→ Consignes
1. Modifie le texte sur les médias burkinabè de « Selon le journaliste » jusqu'à « vous présenter davantage ? » en mettant « journaux » à la place de « médias ».
2. Relève toutes les incises en « -t-il » du texte sur les médias burkinabè.
3. Poursuis l'interview sur les médias burkinabè là où elle s'arrête.

→ Texte à lire

________

Selon le journaliste Ifzou Kiemdé, les médias constituent une force de pression. Et dans ce contexte de crise que vit le Burkina Faso, ils peuvent jouer un grand rôle dans la reconquête du territoire aussi bien que le repositionnement du pays sur la scène internationale. Pour y arriver, il faut une bonne organisation permettant aux acteurs de mener efficacement leur mission. Malheureusement, déplore-t-il, les médias burkinabè sont construits en fonction de celui qui les dirige. « Si celui qui les dirige n’est pas là, le média tombe. On ne construit pas des entreprises », a-t-il déclaré. Dans cette interview, il dénonce aussi l’instrumentalisation de la presse. Pour lui, les médias ont été utilisés sur l’aspect politique pour aboutir à l’insurrection populaire. La presse burkinabè doit se réinventer et s’adapter au contexte, a-t-il lancé.

Lefaso.net : Pouvez-vous vous présenter davantage ?

________

→ Données enregistrées
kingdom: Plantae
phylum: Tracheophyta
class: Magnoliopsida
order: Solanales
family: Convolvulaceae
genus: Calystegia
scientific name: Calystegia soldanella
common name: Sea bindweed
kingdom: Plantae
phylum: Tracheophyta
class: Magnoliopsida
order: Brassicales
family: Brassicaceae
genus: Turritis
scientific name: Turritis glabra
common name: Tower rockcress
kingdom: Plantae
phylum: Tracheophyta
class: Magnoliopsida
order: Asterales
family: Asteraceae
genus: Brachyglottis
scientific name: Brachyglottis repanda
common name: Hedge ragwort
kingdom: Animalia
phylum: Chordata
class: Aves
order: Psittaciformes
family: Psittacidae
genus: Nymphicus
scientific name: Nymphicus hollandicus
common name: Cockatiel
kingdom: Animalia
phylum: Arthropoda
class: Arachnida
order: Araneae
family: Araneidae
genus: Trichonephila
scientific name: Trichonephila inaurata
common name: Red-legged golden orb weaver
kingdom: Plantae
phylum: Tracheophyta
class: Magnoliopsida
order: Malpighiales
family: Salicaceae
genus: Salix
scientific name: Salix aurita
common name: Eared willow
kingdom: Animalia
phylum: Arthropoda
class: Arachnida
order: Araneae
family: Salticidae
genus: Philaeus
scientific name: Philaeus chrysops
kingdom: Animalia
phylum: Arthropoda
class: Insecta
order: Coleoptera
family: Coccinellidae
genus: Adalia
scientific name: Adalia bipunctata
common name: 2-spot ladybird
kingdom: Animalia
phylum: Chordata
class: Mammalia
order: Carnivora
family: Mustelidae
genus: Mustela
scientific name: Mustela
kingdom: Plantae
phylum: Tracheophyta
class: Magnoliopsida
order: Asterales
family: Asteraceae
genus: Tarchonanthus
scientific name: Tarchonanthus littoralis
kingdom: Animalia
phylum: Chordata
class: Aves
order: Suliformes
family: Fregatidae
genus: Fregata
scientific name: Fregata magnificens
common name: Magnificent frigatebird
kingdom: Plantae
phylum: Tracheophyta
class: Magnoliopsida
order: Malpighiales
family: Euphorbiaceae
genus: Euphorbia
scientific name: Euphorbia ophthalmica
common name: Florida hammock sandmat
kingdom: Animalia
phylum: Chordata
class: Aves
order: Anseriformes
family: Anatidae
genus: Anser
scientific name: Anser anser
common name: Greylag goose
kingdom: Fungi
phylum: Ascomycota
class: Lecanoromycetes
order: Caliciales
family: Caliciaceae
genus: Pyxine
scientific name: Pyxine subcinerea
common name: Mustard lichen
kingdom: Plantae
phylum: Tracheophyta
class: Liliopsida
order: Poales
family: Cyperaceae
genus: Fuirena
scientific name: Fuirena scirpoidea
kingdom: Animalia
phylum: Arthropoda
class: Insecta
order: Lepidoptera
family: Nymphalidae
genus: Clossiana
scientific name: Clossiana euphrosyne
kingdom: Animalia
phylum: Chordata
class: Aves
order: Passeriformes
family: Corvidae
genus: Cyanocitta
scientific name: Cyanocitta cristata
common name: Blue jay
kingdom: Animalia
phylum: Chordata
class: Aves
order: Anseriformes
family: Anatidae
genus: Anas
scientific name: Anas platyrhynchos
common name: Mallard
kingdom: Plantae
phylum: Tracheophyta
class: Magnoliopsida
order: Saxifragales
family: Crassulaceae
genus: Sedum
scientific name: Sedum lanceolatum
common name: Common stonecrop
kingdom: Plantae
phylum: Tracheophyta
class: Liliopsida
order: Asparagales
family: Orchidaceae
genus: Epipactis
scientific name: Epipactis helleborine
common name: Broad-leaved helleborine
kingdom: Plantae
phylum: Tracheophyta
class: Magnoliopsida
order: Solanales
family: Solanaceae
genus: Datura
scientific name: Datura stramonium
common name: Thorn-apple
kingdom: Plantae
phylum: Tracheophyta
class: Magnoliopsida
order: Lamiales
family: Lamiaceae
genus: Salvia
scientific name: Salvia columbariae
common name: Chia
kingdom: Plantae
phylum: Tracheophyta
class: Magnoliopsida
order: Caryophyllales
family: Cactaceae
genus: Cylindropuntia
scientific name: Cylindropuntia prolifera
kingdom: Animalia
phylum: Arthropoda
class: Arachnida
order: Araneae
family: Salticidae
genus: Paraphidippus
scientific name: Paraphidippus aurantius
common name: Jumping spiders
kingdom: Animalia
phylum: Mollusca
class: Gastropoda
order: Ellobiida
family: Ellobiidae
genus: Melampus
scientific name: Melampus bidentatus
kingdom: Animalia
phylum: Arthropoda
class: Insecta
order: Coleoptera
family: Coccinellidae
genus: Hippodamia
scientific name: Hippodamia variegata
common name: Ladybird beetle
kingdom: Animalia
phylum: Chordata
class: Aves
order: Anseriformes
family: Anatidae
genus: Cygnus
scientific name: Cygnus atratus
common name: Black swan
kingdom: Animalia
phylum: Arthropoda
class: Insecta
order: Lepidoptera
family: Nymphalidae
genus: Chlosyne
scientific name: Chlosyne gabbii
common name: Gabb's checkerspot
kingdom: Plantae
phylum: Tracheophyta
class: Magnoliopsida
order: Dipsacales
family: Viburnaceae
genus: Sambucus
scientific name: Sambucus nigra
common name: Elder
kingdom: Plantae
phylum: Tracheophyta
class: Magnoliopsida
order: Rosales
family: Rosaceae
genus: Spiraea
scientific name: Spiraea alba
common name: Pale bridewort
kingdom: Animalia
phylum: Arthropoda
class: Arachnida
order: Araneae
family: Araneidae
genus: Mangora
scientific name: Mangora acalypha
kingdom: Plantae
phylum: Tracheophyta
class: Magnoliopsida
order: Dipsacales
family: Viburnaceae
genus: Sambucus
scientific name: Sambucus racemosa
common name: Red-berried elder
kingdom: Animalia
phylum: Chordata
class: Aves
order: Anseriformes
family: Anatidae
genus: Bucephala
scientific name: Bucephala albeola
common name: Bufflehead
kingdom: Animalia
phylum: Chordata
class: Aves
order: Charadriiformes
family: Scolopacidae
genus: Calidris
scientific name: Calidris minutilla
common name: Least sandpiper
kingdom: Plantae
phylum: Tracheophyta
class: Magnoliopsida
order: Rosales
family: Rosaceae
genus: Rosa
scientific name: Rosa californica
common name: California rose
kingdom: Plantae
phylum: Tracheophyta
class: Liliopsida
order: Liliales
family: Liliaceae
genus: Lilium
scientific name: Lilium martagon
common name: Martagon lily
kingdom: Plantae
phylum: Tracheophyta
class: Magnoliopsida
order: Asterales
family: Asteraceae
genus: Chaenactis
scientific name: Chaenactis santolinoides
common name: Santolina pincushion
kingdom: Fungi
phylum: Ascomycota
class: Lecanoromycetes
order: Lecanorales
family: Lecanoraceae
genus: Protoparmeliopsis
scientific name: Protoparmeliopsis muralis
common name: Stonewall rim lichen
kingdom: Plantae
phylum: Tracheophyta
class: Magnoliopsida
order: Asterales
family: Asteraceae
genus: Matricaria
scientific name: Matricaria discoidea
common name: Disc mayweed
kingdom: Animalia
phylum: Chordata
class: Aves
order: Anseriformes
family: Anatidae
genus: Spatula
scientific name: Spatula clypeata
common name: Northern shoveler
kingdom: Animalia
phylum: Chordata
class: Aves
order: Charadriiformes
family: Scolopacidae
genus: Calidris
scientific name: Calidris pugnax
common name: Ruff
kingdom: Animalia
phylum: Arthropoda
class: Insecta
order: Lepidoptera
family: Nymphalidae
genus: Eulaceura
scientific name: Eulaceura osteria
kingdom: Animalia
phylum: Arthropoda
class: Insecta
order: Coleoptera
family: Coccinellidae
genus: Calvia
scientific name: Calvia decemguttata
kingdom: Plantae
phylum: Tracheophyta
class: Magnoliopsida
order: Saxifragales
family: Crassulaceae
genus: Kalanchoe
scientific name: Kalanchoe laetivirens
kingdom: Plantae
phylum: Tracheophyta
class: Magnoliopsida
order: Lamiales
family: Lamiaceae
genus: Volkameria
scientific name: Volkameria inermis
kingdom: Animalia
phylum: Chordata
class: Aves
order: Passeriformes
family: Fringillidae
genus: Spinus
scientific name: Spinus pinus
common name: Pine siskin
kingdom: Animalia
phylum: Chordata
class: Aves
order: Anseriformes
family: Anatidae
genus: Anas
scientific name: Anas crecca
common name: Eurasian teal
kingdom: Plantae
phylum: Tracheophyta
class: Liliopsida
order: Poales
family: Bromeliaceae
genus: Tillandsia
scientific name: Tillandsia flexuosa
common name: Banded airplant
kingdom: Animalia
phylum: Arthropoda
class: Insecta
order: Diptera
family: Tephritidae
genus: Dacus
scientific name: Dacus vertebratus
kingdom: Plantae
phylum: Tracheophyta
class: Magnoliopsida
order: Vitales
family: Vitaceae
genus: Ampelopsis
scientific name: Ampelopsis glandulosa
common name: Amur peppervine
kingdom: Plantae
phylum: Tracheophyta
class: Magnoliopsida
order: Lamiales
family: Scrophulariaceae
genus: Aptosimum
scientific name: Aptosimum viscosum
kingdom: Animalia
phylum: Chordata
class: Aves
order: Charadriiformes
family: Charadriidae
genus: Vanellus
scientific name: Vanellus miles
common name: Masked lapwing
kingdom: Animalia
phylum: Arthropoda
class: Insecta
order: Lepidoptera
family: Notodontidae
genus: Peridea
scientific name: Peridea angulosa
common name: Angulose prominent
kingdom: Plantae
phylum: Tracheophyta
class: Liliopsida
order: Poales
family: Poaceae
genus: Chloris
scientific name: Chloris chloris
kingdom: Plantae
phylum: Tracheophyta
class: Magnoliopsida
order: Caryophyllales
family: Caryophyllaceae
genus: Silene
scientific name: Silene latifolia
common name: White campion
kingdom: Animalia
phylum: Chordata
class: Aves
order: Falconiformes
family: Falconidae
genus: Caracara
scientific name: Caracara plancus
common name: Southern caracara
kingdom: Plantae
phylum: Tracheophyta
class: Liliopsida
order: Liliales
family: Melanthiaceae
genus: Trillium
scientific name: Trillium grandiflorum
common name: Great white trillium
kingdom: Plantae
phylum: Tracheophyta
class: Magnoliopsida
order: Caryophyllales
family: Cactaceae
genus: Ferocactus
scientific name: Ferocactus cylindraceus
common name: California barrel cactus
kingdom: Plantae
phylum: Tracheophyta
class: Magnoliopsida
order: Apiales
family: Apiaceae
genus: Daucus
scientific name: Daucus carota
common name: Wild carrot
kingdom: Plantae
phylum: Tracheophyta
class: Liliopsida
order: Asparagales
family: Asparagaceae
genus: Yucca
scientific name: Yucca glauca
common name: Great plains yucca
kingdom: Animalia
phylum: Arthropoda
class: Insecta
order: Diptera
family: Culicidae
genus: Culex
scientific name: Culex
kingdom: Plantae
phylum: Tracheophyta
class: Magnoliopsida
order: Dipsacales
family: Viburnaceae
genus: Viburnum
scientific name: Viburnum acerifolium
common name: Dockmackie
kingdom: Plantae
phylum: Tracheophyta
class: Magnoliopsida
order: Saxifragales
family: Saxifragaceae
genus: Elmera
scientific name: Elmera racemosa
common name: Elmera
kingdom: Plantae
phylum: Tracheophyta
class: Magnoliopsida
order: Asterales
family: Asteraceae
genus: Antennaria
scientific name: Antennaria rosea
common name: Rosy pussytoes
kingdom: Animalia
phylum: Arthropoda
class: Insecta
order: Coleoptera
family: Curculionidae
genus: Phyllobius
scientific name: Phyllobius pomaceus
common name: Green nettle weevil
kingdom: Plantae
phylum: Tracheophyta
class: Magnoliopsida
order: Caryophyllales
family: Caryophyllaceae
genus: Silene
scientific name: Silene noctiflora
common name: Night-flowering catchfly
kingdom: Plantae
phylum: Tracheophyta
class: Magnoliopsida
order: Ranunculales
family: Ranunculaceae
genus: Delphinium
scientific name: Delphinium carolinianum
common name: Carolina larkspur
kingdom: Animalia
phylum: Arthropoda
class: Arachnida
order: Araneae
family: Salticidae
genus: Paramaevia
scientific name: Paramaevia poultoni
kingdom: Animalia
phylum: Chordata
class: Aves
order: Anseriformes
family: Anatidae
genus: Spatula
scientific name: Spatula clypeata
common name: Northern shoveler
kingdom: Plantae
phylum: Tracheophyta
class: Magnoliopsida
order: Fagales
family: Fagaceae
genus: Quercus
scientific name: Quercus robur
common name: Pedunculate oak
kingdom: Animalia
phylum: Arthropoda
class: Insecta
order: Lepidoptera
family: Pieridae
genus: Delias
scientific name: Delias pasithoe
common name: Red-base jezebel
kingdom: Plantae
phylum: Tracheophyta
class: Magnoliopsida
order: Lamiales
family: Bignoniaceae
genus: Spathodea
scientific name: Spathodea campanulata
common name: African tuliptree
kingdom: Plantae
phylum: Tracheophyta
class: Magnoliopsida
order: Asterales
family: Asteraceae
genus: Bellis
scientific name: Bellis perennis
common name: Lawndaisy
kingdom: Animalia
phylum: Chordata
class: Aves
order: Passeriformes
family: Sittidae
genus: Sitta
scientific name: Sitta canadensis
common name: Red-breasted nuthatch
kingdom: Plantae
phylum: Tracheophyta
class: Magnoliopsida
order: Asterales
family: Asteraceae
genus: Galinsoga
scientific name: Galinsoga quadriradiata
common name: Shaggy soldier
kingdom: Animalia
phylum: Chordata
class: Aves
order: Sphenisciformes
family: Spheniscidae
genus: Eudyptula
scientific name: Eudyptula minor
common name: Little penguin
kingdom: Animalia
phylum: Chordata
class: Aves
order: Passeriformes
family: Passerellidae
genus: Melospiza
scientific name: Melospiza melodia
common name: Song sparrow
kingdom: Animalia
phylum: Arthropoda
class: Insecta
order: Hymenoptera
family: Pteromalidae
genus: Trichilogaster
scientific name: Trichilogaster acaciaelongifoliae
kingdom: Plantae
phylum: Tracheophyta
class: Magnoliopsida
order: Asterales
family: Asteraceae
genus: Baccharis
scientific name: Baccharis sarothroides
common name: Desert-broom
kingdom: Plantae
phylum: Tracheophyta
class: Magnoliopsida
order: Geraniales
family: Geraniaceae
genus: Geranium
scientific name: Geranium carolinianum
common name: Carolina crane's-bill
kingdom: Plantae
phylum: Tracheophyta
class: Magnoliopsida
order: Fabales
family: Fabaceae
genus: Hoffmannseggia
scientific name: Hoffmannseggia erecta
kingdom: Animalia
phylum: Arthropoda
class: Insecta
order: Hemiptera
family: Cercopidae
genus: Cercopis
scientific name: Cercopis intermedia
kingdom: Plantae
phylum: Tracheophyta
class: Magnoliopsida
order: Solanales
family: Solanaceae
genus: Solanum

________

→ Réponses par consigne
1.
Selon le journaliste Ifzou Kiemdé, les journaux constituent une force de pression. Et dans ce contexte de crise que vit le Burkina Faso, ils peuvent jouer un grand rôle dans la reconquête du territoire aussi bien que le repositionnement du pays sur la scène internationale. Pour y arriver, il faut une bonne organisation permettant aux acteurs de mener efficacement leur mission. Malheureusement, déplore-t-il, les journaux burkinabè sont construits en fonction de celui qui les dirige. « Si celui qui les dirige n’est pas là, le média tombe. On ne construit pas des entreprises », a-t-il déclaré. Dans cette interview, il dénonce aussi l’instrumentalisation de la presse. Pour lui, les journaux ont été utilisés sur l’aspect politique pour aboutir à l’insurrection populaire. La presse burkinabè doit se réinventer et s’adapter au contexte, a-t-il lancé.

Lefaso.net : Pouvez-vous vous présenter davantage ?

2.
déplore-t-il
a-t-il déclaré
a-t-il lancé

3.
Ifzou Kiemdé : Je suis journaliste à la RTB/radio. Mais actuellement, je suis reparti à l’Institut des sciences et techniques de l’information et de la communication (ISTIC) pour parfaire ma formation. Et je suis actuellement stagiaire en journalisme, c’est-à-dire la catégorie A1 de la fonction publique. Je vais sortir conseiller en sciences et techniques de l’information et de la communication.

Comment êtes-vous arrivé dans le journalisme ?

Je suis arrivé dans ce métier par concours direct. J’ai postulé à plusieurs fonctions. Très sincèrement, c’est la dénomination du journalisme qui m’a attiré. C’était « agent spécialisé en sciences et techniques de l’information et de la communication ». J’ai été admis à trois concours, notamment l’action sociale, l’enseignement et celui de l’ISTIC en 2011. J’ai opté pour l’ISTIC. J’ai été aussi guidé par un grand frère dans le choix de ces concours qui m’avait conseillé de choisir le journalisme. À l’époque, la fonction publique voulait seulement deux personnes à ce poste. J’étais premier sur la liste. Voici comment je suis arrivé dans le journalisme.

Faut-il comprendre par là que votre arrivée dans le journalisme est un concours de circonstances ?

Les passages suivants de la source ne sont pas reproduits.